* [HOW TO COMPLETE THIS TASK]: Give back one number only: how many lines in the material below contain "history".

* [DATA IN THIS EXERCISE]:
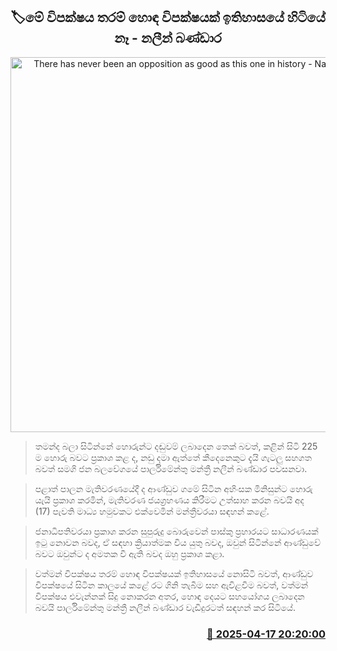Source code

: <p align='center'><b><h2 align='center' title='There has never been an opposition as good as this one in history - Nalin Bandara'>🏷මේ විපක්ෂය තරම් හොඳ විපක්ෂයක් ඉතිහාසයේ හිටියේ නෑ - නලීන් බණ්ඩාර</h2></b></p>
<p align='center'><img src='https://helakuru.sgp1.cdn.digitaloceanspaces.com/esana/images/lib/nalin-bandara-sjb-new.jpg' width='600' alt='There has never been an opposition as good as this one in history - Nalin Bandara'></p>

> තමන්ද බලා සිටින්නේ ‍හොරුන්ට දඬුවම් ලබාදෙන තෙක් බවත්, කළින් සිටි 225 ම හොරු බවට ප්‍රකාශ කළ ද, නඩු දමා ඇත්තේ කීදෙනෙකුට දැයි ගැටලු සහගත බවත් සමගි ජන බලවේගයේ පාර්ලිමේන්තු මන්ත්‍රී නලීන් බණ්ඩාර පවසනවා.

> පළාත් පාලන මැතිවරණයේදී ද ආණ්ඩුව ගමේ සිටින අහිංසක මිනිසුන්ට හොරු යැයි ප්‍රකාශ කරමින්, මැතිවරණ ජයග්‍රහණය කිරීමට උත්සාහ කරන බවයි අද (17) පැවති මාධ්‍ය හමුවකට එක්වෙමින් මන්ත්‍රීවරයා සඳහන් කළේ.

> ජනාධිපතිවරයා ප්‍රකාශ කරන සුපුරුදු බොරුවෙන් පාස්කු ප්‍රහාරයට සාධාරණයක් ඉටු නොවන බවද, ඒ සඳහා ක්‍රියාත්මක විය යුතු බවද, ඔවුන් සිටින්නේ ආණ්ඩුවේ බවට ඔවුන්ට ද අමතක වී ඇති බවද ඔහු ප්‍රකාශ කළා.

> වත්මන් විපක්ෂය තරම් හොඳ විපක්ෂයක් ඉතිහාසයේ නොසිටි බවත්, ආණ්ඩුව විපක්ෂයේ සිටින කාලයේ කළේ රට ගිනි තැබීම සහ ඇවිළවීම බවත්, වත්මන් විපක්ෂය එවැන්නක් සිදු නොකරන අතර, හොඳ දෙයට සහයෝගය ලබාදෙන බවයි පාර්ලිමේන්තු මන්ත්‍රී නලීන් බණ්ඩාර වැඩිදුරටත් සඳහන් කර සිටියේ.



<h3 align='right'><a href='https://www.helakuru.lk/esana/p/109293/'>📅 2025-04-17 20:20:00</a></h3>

--

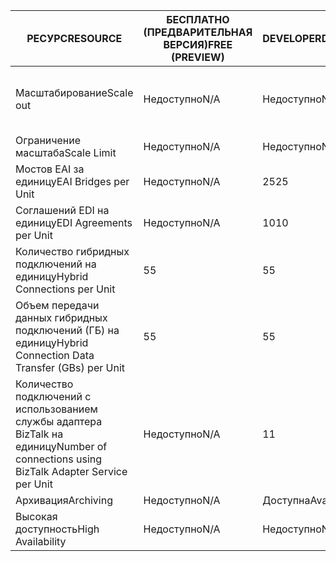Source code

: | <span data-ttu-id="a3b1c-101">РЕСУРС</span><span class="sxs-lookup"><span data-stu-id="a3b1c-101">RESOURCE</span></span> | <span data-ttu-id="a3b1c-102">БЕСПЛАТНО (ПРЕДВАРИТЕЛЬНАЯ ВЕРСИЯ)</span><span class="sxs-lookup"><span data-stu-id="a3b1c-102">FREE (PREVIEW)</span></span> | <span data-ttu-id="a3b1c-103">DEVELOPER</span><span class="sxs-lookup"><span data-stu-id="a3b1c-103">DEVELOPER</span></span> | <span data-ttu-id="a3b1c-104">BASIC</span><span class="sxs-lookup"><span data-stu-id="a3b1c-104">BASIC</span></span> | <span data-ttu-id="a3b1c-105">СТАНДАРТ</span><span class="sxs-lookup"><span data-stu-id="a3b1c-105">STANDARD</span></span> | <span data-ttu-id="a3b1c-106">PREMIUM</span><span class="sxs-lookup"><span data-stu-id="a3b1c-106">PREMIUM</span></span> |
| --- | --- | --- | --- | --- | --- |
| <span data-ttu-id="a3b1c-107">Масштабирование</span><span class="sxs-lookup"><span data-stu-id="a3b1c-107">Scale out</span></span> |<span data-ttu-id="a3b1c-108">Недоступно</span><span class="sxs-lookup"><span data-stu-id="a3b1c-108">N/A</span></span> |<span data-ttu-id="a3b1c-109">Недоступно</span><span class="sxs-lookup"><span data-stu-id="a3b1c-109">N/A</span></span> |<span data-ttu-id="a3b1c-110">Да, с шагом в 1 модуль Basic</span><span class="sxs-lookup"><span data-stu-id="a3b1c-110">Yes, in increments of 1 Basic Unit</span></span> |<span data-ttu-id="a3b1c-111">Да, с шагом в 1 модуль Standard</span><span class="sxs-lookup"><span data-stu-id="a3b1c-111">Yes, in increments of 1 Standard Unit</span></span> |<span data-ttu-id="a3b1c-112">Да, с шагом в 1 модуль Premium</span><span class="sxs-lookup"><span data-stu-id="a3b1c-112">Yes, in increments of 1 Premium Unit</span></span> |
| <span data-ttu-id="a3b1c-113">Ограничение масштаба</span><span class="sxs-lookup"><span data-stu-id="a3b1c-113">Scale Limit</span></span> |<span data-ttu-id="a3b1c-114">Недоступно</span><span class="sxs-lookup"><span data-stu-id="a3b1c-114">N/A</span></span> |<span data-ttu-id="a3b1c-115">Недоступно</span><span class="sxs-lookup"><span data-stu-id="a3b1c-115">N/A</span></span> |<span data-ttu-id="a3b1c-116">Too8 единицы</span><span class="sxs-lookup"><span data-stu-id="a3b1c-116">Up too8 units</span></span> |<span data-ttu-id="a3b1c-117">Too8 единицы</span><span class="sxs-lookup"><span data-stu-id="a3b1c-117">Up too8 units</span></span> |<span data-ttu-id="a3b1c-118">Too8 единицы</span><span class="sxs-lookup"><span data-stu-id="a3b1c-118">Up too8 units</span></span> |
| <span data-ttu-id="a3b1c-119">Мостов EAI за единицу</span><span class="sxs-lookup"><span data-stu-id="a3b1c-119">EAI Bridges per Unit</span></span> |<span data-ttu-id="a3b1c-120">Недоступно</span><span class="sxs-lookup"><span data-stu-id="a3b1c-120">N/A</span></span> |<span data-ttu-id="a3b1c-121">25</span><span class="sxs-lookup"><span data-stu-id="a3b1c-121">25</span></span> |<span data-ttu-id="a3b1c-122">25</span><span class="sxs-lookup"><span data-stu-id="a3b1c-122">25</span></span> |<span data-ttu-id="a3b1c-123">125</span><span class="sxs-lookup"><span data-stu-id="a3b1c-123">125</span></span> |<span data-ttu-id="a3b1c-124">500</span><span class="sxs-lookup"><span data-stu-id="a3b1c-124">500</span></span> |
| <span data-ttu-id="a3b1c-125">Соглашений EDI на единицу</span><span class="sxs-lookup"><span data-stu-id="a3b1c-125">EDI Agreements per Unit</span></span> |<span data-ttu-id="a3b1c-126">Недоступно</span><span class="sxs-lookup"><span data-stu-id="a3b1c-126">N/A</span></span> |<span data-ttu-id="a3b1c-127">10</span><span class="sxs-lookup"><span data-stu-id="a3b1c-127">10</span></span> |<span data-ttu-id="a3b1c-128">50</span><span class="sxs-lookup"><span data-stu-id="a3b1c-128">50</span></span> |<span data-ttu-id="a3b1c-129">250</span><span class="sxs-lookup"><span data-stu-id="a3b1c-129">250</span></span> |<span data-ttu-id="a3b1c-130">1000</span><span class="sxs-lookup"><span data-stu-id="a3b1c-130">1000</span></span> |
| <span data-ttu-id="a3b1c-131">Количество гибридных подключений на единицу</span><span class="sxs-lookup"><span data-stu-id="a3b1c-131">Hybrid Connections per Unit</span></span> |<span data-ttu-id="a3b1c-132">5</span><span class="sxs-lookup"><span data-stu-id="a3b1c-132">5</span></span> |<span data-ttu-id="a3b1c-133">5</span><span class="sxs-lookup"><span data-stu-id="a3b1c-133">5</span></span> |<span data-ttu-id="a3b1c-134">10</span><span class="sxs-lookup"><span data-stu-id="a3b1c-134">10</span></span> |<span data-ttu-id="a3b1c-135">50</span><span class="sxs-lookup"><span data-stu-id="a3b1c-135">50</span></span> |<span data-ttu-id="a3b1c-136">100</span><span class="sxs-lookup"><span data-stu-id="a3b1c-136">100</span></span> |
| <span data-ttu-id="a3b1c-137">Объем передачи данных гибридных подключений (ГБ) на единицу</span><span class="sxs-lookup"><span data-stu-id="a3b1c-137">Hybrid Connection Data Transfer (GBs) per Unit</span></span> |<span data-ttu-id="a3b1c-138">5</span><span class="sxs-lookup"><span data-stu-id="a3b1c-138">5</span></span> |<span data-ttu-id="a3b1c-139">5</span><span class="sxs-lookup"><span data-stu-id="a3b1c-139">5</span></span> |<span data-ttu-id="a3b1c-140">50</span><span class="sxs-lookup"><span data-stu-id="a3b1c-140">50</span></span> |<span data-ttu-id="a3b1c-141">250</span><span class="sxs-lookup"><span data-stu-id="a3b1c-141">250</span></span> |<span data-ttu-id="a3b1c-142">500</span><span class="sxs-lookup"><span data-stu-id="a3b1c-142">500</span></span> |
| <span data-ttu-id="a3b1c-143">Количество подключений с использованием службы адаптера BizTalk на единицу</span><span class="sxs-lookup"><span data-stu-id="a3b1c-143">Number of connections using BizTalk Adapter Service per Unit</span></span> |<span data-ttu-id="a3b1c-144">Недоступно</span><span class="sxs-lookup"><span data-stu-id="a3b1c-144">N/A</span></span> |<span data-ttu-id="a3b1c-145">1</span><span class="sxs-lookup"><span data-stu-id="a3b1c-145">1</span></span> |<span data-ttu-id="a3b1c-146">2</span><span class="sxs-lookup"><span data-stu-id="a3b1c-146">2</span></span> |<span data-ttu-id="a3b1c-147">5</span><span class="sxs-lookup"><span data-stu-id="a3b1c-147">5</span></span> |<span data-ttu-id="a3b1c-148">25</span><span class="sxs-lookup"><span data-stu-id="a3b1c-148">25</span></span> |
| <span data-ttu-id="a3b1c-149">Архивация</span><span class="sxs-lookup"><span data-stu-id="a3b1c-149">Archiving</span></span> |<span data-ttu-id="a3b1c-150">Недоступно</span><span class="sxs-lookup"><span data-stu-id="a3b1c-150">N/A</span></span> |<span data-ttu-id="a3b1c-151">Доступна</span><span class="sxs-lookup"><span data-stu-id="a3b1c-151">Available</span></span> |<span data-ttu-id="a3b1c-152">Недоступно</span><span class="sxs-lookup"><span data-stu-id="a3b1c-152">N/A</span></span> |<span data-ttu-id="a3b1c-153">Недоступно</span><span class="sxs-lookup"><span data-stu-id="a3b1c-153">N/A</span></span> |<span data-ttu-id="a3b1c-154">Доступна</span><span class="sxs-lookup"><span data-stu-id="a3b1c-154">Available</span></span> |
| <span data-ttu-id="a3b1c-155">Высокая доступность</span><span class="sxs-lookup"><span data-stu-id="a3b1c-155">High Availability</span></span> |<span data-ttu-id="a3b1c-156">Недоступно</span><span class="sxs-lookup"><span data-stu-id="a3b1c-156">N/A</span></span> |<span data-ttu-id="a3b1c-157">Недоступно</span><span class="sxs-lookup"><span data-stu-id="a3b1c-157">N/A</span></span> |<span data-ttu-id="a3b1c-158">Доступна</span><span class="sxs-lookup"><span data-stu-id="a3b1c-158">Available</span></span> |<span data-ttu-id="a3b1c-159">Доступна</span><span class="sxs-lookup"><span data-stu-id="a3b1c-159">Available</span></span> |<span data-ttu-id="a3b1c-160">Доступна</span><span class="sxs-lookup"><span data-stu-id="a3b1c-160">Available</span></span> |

* [RESPONSE]: 2